Prominent but polite the encouragement rally staged by Greenparty.org drew attention to the lease of Terminal 5 by Shell Oil for the storage of oil exploration gear.
In a very respectful march and “encouragement rally” sponsored by GreenParty.org a group of people marched from the West Seattle Junction to near the Chelan Cafe and the currently closed Port of Seattle Terminal 5 on Sunday to urge the Seattle City Council to revisit their decision to allow Shell Oil to store oil drilling equipment at the Terminal 5 site.
A group of around 60 people carrying banners and signs made the march, in an effort to raise awareness for the issue.

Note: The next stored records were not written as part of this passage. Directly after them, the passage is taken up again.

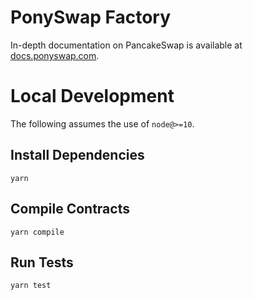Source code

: # PonySwap Factory

In-depth documentation on PancakeSwap is available at [docs.ponyswap.com](https://docs.ponyswap.com/).

# Local Development

The following assumes the use of `node@>=10`.

## Install Dependencies

`yarn`

## Compile Contracts

`yarn compile`

## Run Tests

`yarn test`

Spokesperson for the group, Alki Bike and Board owner Stu Hennesey, spoke about the reasoning behind the event.
“This is very disrespectful to do this without any public hearings. The only public hearing they had was with the Seattle City Council and they only found out three days before that had it. The people there were overwhelmingly against this lease agreement.
Shell oil company is the only company left doing exploring and the number of accidents they’ve had up there is the primary reason,” Hennesey explained.

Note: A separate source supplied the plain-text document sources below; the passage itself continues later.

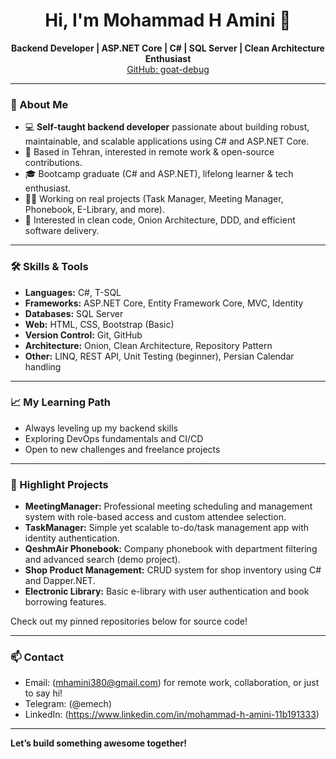 <!--
**goat-debug/goat-debug** is a ✨ _special_ ✨ repository because its `README.md` (this file) appears on your GitHub profile.
-->

<h1 align="center">Hi, I'm Mohammad H Amini 👋</h1>
<p align="center">
  <b>Backend Developer | ASP.NET Core | C# | SQL Server | Clean Architecture Enthusiast</b><br>
  <a href="https://github.com/goat-debug">GitHub: goat-debug</a>
</p>

---

### 🚀 About Me

- 💻 **Self-taught backend developer** passionate about building robust, maintainable, and scalable applications using C# and ASP.NET Core.
- 🏢 Based in Tehran, interested in remote work & open-source contributions.
- 🎓 Bootcamp graduate (C# and ASP.NET), lifelong learner & tech enthusiast.
- 🧑‍💻 Working on real projects (Task Manager, Meeting Manager, Phonebook, E-Library, and more).
- 🧠 Interested in clean code, Onion Architecture, DDD, and efficient software delivery.

---

### 🛠️ Skills & Tools

- **Languages:** C#, T-SQL
- **Frameworks:** ASP.NET Core, Entity Framework Core, MVC, Identity
- **Databases:** SQL Server
- **Web:** HTML, CSS, Bootstrap (Basic)
- **Version Control:** Git, GitHub
- **Architecture:** Onion, Clean Architecture, Repository Pattern
- **Other:** LINQ, REST API, Unit Testing (beginner), Persian Calendar handling

---

### 📈 My Learning Path

- Always leveling up my backend skills
- Exploring DevOps fundamentals and CI/CD
- Open to new challenges and freelance projects

---

### 📝 Highlight Projects

- **MeetingManager:** Professional meeting scheduling and management system with role-based access and custom attendee selection.
- **TaskManager:** Simple yet scalable to-do/task management app with identity authentication.
- **QeshmAir Phonebook:** Company phonebook with department filtering and advanced search (demo project).
- **Shop Product Management:** CRUD system for shop inventory using C# and Dapper.NET.
- **Electronic Library:** Basic e-library with user authentication and book borrowing features.

Check out my pinned repositories below for source code!

---

### 📫 Contact

- Email: (mhamini380@gmail.com) for remote work, collaboration, or just to say hi!
- Telegram: (@emech)
- LinkedIn: (https://www.linkedin.com/in/mohammad-h-amini-11b191333)

---

**Let’s build something awesome together!**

The wells in the arctic are now facing declining output prompting new exploration. “What kind of damage do we do to get 20 to 30 years worth of oil? What kind of damage can we live with as a planet? We don’t know that.”
The current oil glut, being fed largely by fracking, a process of emulsifying shale and other sediments to release the oil within them, is largely seen as environmentally damaging. Mark Tabbutt of Saltchuk speaking at the West Seattle Chamber of Commerce last week said that for every single well in the Arctic it would require 5000 fracking wells to equal the output.
‘We’re not saying that fracking is a good thing. We’re going to stop that as effectively as what’s going on in the Arctic. But this is exploratory drilling, it’s not drilling to feed the machine so we have time to really work on getting through the oil glut that we have. Right now there’s really no reason to explore more.”
“When are we going to make the change to renewable energy? When do we turn that corner,” he said.
The problem with our oil prices the way they are now is that we’re bring oil out of the Dakota’s and Canada at $70 a barrel and selling it for $40 a barrel. That indicates to us that there’s something wrong with the whole premise that we need to make more oil. We don’t want to be accomplices to Arctic drilling.”
They also take issue with the contention that the storage of the gear would generate 500 jobs.
We have far more jobs being generated in the renewable energy industry than we do in the oil industry. That’s despite the fact that the oil and gas industry get 50 times the support as renewable energy. If you want to make jobs let’s not go with the dirty jobs. Let’s go with the jobs where people can be happy about what they are doing each day. That shift is starting to happen. If we slow it down by allowing more Arctic drilling we’re not going where we need to go.